Et surtout, ce sentiment anti-européen dans les pays du Sud a été exacerbé par la stratégie de Forteresse Europe poursuivie par l’Union européenne avec une attitude inqualifiable vis-à-vis des migrants illégaux qu’on laisse se noyer en masse en Méditerranée, un blocage quasi complet des voies de migration légales et un refus quasi systématique des visas temporaires. Nos voisins
du sud de la Méditerranée en ont logiquement déduit que nous ne voulions plus rien avoir à faire avec eux et se sont de plus en plus souvent tournés en priorité vers d’autres, russes et chinois notamment.
Enfin, « last but not least », l’attitude de l’Union européenne à l’égard du gouvernement
de Benyamin Netanyahou, depuis le 7 octobre 2023, a profondément dégradé la position de l’Union européenne non seulement dans le monde musulman, mais bien dans l’ensemble du Sud global. En laissant faire sans réagir les multiples crimes de guerre et les innombrables violations du droit
international perpétrés par le gouvernement israélien, à Gaza mais aussi à Jérusalem et en Cisjordanie, l’Union européenne a donné à voir un double standard qui a totalement démonétisé son discours sur le respect du droit international et des droits humains fondamentaux.
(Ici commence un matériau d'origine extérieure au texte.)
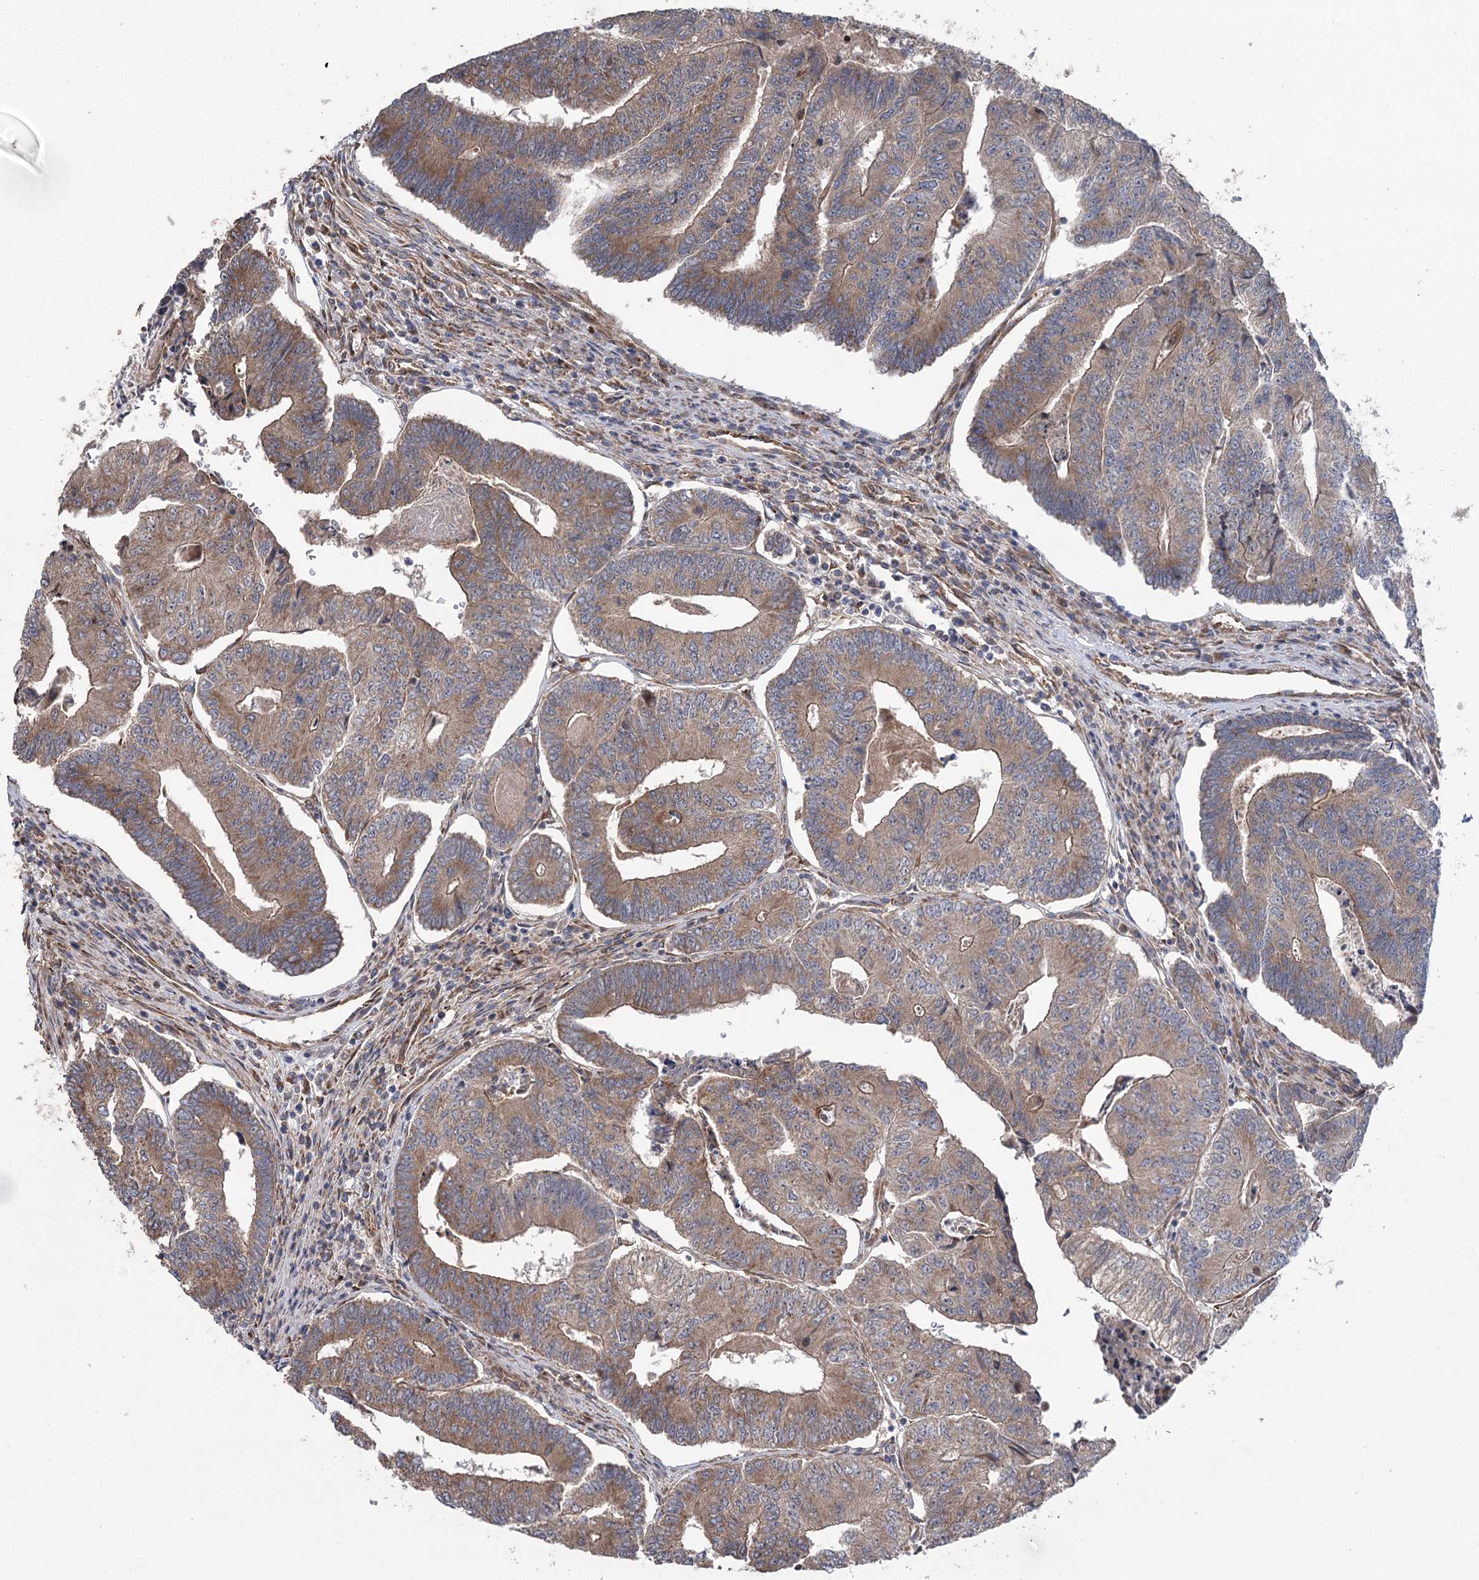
{"staining": {"intensity": "moderate", "quantity": ">75%", "location": "cytoplasmic/membranous"}, "tissue": "colorectal cancer", "cell_type": "Tumor cells", "image_type": "cancer", "snomed": [{"axis": "morphology", "description": "Adenocarcinoma, NOS"}, {"axis": "topography", "description": "Colon"}], "caption": "Immunohistochemistry (IHC) staining of adenocarcinoma (colorectal), which reveals medium levels of moderate cytoplasmic/membranous staining in about >75% of tumor cells indicating moderate cytoplasmic/membranous protein positivity. The staining was performed using DAB (brown) for protein detection and nuclei were counterstained in hematoxylin (blue).", "gene": "RWDD4", "patient": {"sex": "female", "age": 67}}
“Une des raisons majeures pour lesquelles le « soft power » de l’Union européenne reste très sous-exploité pour l’instant, c’est cette fragmentation persistante des politiques extérieures, notamment en matière d’aide au développement.”
Cela a nui, en particulier, au soutien de la communauté internationale contre l’agression russe en Ukraine, mais les dommages causés vont bien au-delà. Si l’Europe veut retrouver un peu de « soft power » afin de sortir de son isolement actuel, il faut qu’elle ait le courage de se dresser enfin véritablement contre la fuite en avant de Donald Trump et de Benyamin Netanyahou au Moyen-Orient.
Bref, l’Europe dispose, en effet, potentiellement d’un « soft power » non négligeable, mais pour pouvoir desserrer l’étau que referment sur elle de façon conjointe Donald Trump et Vladimir Poutine, elle doit remettre en cause, d’urgence, beaucoup des politiques qu’elle a menées ces dernières années afin de pouvoir redevenir crédible aux yeux des pays du Sud global.